Pena de muerte y derecho a la vida

El nuevo secretario general de la Organización de Naciones Unidas (ONU), Ban Ki-moon, ha pedido que Irak suspenda las ejecuciones que tiene previstas. Esto sucede después de que fuera ejecutado el ex dictador Sadam Husein y que las imágenes de su ahorcamiento hayan dado la vuelta al mundo. Las autoridades iraquíes consideran que cualquier referencia a este espinoso asunto es una injerencia en la política interna, un planteamiento curioso si tenemos en cuenta que Irak sigue siendo un país ocupado por tropas británicas y estadounidenses básicamente.

En cualquier caso, es evidente que no existe una normativa internacional sobre el tema que pueda obligar a país alguno a suprimir una medida tan anacrónica y bárbara como la pena capital. Una medida que se aplica, además, en algunos regímenes democráticos, como en el caso de los Estados Unidos.

La base de este castigo injusto y ejemplar es una legislación penal que no contempla como objetivo la redención de los condenados, sino la equiparación entre el delito cometido y su presunta reparación, como si se tratara de una simple venganza, con el objetivo de actuar, además, como elemento disuasorio para futuros criminales.

La realidad, sin embargo, demuestra que la aplicación de la pena de muerte no tiene esos efectos disuasorios y la criminalidad se mantiene en porcentajes similares, e incluso, superiores, que en otros Estados que no la aplican. Y debemos añadir a ello que si la condena es injusta, no hay posible marcha atrás.

Todo, por tanto, está en contra de la validez de una pena que atenta contra el derecho a la vida. Los criminales deben pagar por lo que han hecho, con condenas ajustadas a los delitos que han cometido, pero siempre dentro del más escrupuloso respeto a los derechos básicos del ser humano.

========================================================================

■ **Ejercicios**:
(a) Responde a estas preguntas sobre el texto acerca de la pena de muerte:
(i) ¿Qué ha pedido a Irak el nuevo secretario general de la ONU?
(ii) ¿Qué país se menciona como ejemplo de régimen democrático que aplica la pena capital?
(iii) ¿Qué ocurre si la condena es injusta?
(b) Repite el fragmento del texto sobre la pena de muerte que va de "La base de este" a "para futuros criminales.", ambos incluidos.

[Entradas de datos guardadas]
========================================================================

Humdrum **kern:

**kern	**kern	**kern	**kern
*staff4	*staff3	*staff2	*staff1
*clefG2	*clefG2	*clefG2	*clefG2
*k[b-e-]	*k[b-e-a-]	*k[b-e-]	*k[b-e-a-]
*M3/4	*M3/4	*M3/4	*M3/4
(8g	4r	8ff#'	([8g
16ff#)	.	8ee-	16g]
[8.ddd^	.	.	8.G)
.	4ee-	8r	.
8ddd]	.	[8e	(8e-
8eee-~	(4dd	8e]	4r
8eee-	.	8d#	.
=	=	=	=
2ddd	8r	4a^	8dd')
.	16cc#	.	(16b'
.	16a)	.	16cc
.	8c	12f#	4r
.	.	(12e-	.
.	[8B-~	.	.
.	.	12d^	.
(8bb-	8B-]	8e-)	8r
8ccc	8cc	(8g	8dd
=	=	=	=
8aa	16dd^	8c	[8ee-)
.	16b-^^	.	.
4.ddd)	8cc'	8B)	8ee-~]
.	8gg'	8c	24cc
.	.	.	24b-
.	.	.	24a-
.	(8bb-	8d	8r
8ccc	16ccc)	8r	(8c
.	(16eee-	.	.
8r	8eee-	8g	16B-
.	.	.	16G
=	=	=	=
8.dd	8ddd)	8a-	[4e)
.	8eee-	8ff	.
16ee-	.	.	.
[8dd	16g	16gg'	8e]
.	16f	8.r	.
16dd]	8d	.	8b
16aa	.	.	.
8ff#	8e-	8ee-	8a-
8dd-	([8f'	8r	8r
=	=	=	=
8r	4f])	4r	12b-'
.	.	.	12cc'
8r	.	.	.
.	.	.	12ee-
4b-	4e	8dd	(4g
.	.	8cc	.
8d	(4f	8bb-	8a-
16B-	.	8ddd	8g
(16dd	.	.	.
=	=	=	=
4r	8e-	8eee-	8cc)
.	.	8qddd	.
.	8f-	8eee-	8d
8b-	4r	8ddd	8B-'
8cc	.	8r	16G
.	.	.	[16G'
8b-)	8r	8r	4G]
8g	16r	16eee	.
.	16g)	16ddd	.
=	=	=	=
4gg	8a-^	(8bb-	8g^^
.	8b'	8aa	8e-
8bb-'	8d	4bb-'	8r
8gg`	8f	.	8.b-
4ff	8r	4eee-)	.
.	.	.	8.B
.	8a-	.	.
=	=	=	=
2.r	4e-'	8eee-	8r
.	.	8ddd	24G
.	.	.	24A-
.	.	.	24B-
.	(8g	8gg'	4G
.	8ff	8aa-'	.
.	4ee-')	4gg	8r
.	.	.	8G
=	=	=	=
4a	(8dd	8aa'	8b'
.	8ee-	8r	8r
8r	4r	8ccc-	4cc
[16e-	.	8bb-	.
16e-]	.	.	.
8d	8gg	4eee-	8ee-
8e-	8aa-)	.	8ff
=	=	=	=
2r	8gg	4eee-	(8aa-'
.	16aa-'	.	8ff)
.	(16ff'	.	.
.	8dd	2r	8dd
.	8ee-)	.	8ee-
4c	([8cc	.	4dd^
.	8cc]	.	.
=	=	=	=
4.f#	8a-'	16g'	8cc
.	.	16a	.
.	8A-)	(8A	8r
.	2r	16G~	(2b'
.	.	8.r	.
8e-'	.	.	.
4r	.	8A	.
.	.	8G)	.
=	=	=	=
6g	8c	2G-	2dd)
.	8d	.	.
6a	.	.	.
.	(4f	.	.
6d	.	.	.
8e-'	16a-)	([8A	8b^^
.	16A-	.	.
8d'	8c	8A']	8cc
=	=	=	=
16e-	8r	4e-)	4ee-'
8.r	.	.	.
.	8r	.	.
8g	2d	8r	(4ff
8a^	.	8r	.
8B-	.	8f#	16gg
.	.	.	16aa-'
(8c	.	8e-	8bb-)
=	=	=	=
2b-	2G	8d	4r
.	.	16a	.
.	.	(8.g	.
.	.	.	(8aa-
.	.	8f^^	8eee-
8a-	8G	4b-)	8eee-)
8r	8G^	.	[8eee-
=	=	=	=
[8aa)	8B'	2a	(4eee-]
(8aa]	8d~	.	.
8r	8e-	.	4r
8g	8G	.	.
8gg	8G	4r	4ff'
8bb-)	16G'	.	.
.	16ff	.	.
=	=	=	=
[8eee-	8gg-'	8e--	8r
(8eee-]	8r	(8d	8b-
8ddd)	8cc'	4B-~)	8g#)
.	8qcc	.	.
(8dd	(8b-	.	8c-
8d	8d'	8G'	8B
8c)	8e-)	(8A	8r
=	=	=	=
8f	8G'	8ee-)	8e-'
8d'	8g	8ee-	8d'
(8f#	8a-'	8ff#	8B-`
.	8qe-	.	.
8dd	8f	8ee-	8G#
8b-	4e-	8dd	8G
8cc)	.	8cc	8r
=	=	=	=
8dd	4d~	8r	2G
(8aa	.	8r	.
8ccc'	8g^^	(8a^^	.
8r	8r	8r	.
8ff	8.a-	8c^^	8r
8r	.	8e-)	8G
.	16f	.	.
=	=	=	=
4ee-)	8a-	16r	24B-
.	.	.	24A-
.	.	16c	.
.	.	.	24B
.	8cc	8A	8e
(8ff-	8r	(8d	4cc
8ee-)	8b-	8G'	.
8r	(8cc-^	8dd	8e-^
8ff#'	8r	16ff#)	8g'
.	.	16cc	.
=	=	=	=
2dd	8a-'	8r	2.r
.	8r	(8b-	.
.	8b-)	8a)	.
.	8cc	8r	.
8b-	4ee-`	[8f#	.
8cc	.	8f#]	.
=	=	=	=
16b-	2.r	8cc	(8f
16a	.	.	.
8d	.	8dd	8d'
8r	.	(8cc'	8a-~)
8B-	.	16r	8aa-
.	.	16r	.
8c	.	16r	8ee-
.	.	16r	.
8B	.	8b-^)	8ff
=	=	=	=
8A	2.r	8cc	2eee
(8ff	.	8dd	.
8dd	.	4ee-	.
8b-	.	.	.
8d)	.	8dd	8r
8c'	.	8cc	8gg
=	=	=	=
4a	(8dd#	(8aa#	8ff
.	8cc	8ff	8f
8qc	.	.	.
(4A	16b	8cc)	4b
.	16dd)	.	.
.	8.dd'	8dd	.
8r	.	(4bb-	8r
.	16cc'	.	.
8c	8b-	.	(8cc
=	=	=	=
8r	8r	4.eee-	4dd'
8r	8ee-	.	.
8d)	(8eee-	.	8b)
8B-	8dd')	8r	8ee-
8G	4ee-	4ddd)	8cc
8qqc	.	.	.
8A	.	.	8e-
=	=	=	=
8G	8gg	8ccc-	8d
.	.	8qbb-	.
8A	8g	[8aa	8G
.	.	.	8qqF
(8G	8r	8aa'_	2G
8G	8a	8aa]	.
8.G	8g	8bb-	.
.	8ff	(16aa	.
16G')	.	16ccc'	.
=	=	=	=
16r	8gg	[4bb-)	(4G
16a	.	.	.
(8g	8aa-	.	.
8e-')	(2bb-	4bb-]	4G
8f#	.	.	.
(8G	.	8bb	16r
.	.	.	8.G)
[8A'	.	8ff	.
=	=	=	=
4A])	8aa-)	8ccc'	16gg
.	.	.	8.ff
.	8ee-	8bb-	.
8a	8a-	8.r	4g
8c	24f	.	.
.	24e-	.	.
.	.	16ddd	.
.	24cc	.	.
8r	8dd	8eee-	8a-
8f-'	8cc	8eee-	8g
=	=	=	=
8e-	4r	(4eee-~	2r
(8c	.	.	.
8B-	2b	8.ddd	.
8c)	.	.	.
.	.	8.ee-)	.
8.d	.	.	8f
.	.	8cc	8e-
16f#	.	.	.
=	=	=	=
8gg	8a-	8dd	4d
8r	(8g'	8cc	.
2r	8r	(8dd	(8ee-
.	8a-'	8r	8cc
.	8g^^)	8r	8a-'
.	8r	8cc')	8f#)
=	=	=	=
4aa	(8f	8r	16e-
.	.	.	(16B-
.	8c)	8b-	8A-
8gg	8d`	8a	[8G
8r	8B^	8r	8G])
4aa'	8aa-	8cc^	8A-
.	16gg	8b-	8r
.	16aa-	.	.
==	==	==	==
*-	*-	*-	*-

========================================================================

■ **Resultados**:
(a)
(i) Que suspenda las ejecuciones que tiene previstas.
(ii) Los Estados Unidos.
(iii) No hay posible marcha atrás.

(b)
La base de este castigo injusto y ejemplar es una legislación penal que no contempla como objetivo la redención de los condenados, sino la equiparación entre el delito cometido y su presunta reparación, como si se tratara de una simple venganza, con el objetivo de actuar, además, como elemento disuasorio para futuros criminales.